I found inspiration from my grandparent’s wedding portrait from November of 1967, where my grandmother was wearing this darling yellow headband. It got me thinking of the current rising popularity of hair accessories today, and how hair accessories have fallen in and out of popularity throughout fashion history. With Blair Waldorf headband references popping up across nearly every fashion blog and pervading Instagram, as well as high fashion hair accessories coming off recent runway shows in the last year, hair accessories have once again been made desirable.
I not only found interest in my grandma’s wedding headband from an emotional perspective, but a historical context as well. I began researching 1960s style, and found a striking resemblance between my grandma’s wedding outfit and Cecil Beaton’s photograph of Twiggy for Vogue from the same year my grandparents were married, 1967. The short, A-line dress, the short hairstyle, and ballet flats are quite iconic of the time. At large, I began thinking of 60s style and the influence of Jackie Onassis Kennedy and the lasting impact she’s had on fashion history. Specifically within the realm of hair accessories, Jackie was fond of headscarves, especially silk Hèrmes scarves, to protect her hairstyle and elevate her outfits.

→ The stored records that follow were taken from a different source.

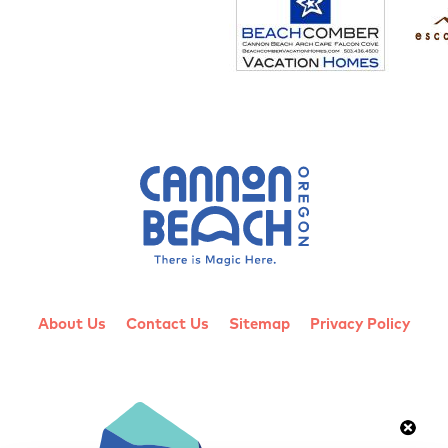
About Us
Contact Us
Sitemap
Privacy Policy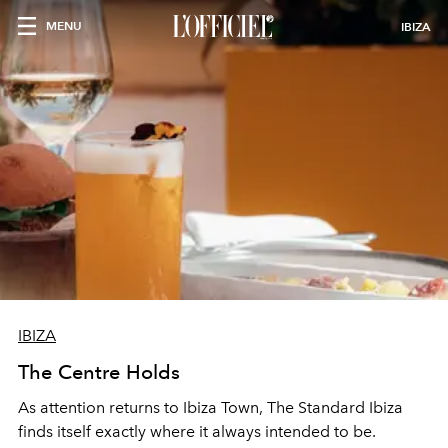
MENU
IBIZA
IBIZA
The Centre Holds
As attention returns to Ibiza Town, The Standard Ibiza
finds itself exactly where it always intended to be.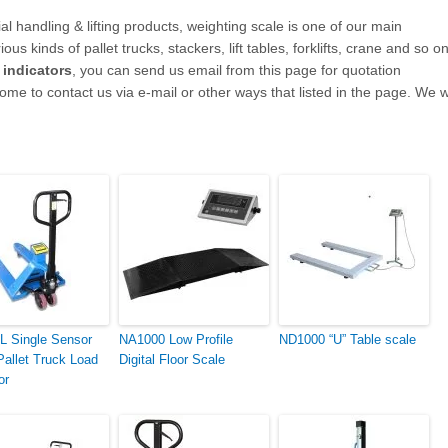
l handling & lifting products, weighting scale
is one of our main
us kinds of pallet trucks, stackers, lift tables, forklifts, crane and so on
d indicators
, you can send us email from this page for quotation
ome to contact us via e-mail or other ways that listed in the page. We wi
 Single Sensor
NA1000 Low Profile
ND1000 “U” Table scale
Pallet Truck Load
Digital Floor Scale
or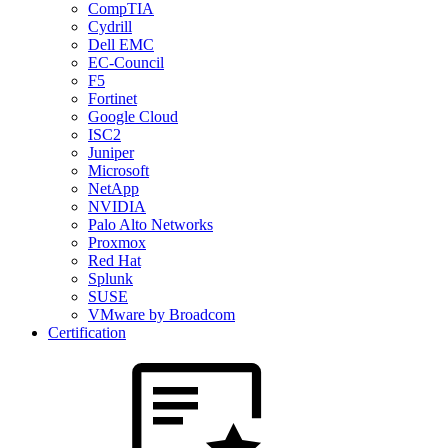
CompTIA
Cydrill
Dell EMC
EC-Council
F5
Fortinet
Google Cloud
ISC2
Juniper
Microsoft
NetApp
NVIDIA
Palo Alto Networks
Proxmox
Red Hat
Splunk
SUSE
VMware by Broadcom
Certification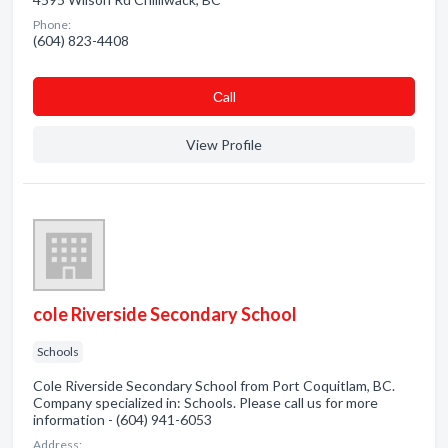
Phone:
(604) 823-4408
Сall
View Profile
cole Riverside Secondary School
Schools
Cole Riverside Secondary School from Port Coquitlam, BC.
Company specialized in: Schools. Please call us for more
information - (604) 941-6053
Address: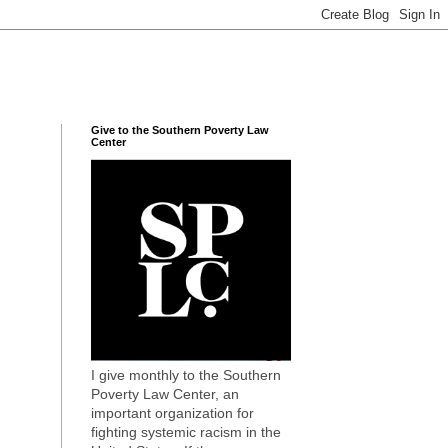
Give to the Southern Poverty Law
Center
I give monthly to the Southern
Poverty Law Center, an
important organization for
fighting systemic racism in the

Both hair accessories and 60s/70s style are elements within fashion history I resonate with. As a child, I had a different headband for each day and coordinating ribbons for my ponytails. Further, I identify with the Twiggy-esque look and favor the classic, elegant look Jackie O’ set the standard for. Images of Jackie O’ evoke a strong narrative to me, and I feel like there’s so much to delve into from the lens of 60s/70s style from Jackie O’s lasting impact. For my final paper, I’m still weighing both options, of either analyzing hair accessories throughout fashion history, or analyzing 60s/70s style from the perspective of Jackie O.